While I recognize and pause to celebrate the generic “Mother’s Day and “Father’s Day,” my celebration is made deeply personal and more poignant by celebrating these two amazing and inspiring people of love and Faith on the day of my birth.

And while there are many not as fortunate as am I— those not blessed with sainted parents—I hope you find my experience meaningful as you view your own life. If you at least have a mother (and hopefully a father) for whom you hold a deep and abiding love, you may now consider viewing your birthdays as I do mine.

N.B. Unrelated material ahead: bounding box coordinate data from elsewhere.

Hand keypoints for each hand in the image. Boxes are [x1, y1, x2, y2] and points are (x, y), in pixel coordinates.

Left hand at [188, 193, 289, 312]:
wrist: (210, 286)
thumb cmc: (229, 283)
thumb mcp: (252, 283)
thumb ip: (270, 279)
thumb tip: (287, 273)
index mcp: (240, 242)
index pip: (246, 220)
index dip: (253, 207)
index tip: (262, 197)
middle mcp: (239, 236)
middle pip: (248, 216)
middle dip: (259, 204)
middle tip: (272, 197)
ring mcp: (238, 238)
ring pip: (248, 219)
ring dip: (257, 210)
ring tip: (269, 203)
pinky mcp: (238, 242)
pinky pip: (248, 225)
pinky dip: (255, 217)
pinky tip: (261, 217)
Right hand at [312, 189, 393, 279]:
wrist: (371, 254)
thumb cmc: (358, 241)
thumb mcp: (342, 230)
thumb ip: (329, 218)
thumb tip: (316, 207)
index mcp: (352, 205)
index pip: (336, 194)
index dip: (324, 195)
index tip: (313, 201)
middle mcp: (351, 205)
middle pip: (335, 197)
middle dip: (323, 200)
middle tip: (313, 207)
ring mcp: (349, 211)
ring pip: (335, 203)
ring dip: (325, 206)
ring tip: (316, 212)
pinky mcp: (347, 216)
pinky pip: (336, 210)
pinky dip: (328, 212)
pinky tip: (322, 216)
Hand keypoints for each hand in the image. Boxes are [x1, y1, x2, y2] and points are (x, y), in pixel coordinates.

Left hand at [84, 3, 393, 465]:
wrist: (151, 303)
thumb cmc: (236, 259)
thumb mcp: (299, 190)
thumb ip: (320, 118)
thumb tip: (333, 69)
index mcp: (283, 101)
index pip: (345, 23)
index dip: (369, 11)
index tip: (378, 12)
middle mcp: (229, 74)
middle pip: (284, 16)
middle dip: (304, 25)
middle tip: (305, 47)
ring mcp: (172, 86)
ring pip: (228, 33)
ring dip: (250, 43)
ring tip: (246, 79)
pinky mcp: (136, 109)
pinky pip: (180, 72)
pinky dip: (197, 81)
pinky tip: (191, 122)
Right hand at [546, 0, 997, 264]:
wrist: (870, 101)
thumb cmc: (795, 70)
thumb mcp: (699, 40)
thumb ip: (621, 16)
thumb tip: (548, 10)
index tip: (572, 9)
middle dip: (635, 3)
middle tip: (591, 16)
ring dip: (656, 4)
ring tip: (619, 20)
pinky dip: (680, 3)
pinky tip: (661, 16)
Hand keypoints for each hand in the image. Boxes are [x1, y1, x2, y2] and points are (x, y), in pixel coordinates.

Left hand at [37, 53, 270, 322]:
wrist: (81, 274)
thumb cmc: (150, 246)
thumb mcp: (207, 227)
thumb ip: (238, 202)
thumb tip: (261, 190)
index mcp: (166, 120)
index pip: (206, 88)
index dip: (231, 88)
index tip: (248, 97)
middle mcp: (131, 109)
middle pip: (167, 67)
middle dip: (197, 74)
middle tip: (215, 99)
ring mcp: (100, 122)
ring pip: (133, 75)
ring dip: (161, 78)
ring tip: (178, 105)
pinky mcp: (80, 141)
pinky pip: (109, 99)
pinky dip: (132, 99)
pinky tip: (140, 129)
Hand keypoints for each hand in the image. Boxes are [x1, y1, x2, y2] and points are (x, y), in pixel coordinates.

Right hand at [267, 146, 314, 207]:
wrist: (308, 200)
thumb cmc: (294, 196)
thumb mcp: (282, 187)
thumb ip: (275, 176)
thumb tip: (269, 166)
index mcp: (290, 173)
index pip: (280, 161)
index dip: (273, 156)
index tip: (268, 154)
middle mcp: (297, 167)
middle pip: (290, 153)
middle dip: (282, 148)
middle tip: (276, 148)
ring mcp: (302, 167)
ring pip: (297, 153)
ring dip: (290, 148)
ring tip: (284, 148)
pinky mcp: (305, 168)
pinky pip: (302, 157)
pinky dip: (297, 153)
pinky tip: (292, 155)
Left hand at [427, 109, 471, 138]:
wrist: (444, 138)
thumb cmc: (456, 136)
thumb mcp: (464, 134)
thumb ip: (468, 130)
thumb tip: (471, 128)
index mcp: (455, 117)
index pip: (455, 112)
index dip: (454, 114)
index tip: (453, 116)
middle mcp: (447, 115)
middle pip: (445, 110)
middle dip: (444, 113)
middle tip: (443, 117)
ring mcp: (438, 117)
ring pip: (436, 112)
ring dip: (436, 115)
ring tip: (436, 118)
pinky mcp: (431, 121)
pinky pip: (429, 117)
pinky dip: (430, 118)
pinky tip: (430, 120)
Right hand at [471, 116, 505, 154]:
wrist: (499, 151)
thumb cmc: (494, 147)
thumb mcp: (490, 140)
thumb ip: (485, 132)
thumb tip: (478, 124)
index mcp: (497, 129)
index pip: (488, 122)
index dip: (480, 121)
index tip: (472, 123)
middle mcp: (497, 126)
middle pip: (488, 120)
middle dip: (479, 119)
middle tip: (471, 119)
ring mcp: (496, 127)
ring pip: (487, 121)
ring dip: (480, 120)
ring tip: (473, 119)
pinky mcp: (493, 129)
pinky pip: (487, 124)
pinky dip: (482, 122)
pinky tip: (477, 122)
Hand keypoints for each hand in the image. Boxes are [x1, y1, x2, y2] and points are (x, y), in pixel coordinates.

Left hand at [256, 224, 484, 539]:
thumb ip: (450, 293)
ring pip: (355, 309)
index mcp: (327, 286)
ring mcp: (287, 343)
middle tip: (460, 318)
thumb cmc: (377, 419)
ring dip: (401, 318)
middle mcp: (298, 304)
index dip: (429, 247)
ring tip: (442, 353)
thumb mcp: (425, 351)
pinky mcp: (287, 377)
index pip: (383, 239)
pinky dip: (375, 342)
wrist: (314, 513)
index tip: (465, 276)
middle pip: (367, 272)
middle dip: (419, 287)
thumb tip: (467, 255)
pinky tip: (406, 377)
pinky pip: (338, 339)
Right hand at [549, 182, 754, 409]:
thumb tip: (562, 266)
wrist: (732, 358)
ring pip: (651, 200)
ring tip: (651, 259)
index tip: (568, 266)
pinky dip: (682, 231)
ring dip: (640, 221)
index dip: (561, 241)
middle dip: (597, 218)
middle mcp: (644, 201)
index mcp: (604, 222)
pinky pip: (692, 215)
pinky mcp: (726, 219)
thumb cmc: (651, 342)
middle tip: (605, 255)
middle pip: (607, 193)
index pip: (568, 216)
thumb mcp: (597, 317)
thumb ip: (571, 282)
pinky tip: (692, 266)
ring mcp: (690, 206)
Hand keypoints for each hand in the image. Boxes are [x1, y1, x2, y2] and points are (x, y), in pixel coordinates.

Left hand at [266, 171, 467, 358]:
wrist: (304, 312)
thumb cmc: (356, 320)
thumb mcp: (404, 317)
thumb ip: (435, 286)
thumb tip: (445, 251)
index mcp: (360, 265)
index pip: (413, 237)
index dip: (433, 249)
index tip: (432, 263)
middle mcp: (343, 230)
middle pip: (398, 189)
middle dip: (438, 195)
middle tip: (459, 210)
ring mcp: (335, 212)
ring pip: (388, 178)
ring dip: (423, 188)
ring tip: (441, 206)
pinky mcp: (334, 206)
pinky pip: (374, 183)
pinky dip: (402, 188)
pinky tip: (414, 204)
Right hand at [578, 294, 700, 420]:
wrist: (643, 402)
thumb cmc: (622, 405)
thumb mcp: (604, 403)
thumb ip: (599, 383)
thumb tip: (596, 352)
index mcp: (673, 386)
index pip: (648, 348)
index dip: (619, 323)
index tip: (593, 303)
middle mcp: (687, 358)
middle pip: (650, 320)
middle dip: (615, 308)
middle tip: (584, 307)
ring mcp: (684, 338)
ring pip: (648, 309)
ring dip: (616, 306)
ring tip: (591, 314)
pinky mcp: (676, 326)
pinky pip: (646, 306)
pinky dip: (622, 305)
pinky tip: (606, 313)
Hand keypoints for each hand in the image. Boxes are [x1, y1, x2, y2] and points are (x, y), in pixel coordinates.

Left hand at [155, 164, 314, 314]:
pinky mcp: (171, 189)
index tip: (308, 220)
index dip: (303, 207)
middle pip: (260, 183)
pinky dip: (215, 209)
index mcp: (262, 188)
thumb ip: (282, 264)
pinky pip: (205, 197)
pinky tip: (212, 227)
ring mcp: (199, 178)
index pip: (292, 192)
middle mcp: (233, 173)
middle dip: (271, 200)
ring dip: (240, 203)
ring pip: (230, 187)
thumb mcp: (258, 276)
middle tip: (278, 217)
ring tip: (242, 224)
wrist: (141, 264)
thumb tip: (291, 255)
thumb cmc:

The following are two poems I wrote in honor of my mother. Both are found in my “Still Dreaming” book of poetry. “My Mother’s Voice” is found in “Half Moon, Full Heart.”

Her Hands

©2004 Gene Cartwright

Calloused, scarred, and bruised.
Her hands.
Bearing silent witness to her love.
Her hands.
They spoke of hardship and sacrifice.
Her hands.
I held them, tried to soften them.
Her hands.

She smiled, knowing all the while,
any change would be small;
hardly noticeable at all.
Her tasks would not diminish,
her chores would never finish;
my efforts could not replenish
the velvet -like touch,
the youthful beauty of…
her hands.

Yet, none were ever more beautiful.
Her hands.
They fed me, they nurtured me.
Her hands.
They were gentle, and reassuring.
Her hands.
She clasped them to pray for me.
Her hands.

And all the while, she just… smiled,
never once cursed the rain,
nor despaired of her pain.
She would often comfort me;
she used humor to make me see
how difficult things would be,
were she a lady of leisure,
determined to preserve…
her hands

Now, daily, when I recall
her seasons of life, and all
that she was and might have been
I know the God shown in her life,
the joy that leaped from her face,
the love in her eyes that flowed from
her heart were made real by the touch of…
her hands—My Mother’s loving hands.

My Mother’s Voice

She spoke to me in a calming, melodic voice,
though I yet longed for first breath.
Even then, my heart beat to the rhythm of her soul.
It marched to the cadence of her pure spirit.
It flourished in the still comfort of her being.
And I heard my mother’s voice.

She spoke to me in a quiet and sure voice,
though I had yet to touch her sweet face.
Even then, my heart beat to the rhythm of her soul.
Her blood flowed to the reaches of my own eternity.
Her breath filled me with life, everlasting.
And I heard my mother’s voice.

She spoke to me with an endless, eternal truth,
though I had scarcely seen first light.
Even then, my heart beat to the rhythm of her pulse.
It soared with the lift of her tireless wings.
It rejoiced in the glow of her guiding light.
And I heard my mother’s voice.

Know this. I am the fruit of shared love,
brought forth by unseen, yet unfailing hands
that shaped the universe.
I am a solemn song of ceaseless prayer,
voiced without end; an answer bestowed
long before the Amen,
granting my own Genesis,
and even my Revelation.

She spoke to me in a thousand tender ways,
though I answered with only needs and wants.
Even then, she gave beyond her own possessions,
with the eternal love and vision of an angel,
without a want for merit or mention,
And I heard my mother’s voice.

And still she speaks in a voice that fills my being,
though her face eludes my sight and touch.
Even now, my heart beats to the rhythm of her soul,
It marches to the cadence of her pure spirit,
And I still hear my mother’s voice.
Yes, in deepest dark or brightest light,
I still hear my mother’s voice.

And when I am no more,
and not even my deepest footprints remain
for young eyes to see,
Even then, hearts will beat to a rhythm
they did not compose.
They will march to a cadence,
not their own,
And they will hear their mother’s voice.
Yes, even they will hear their mother’s voice.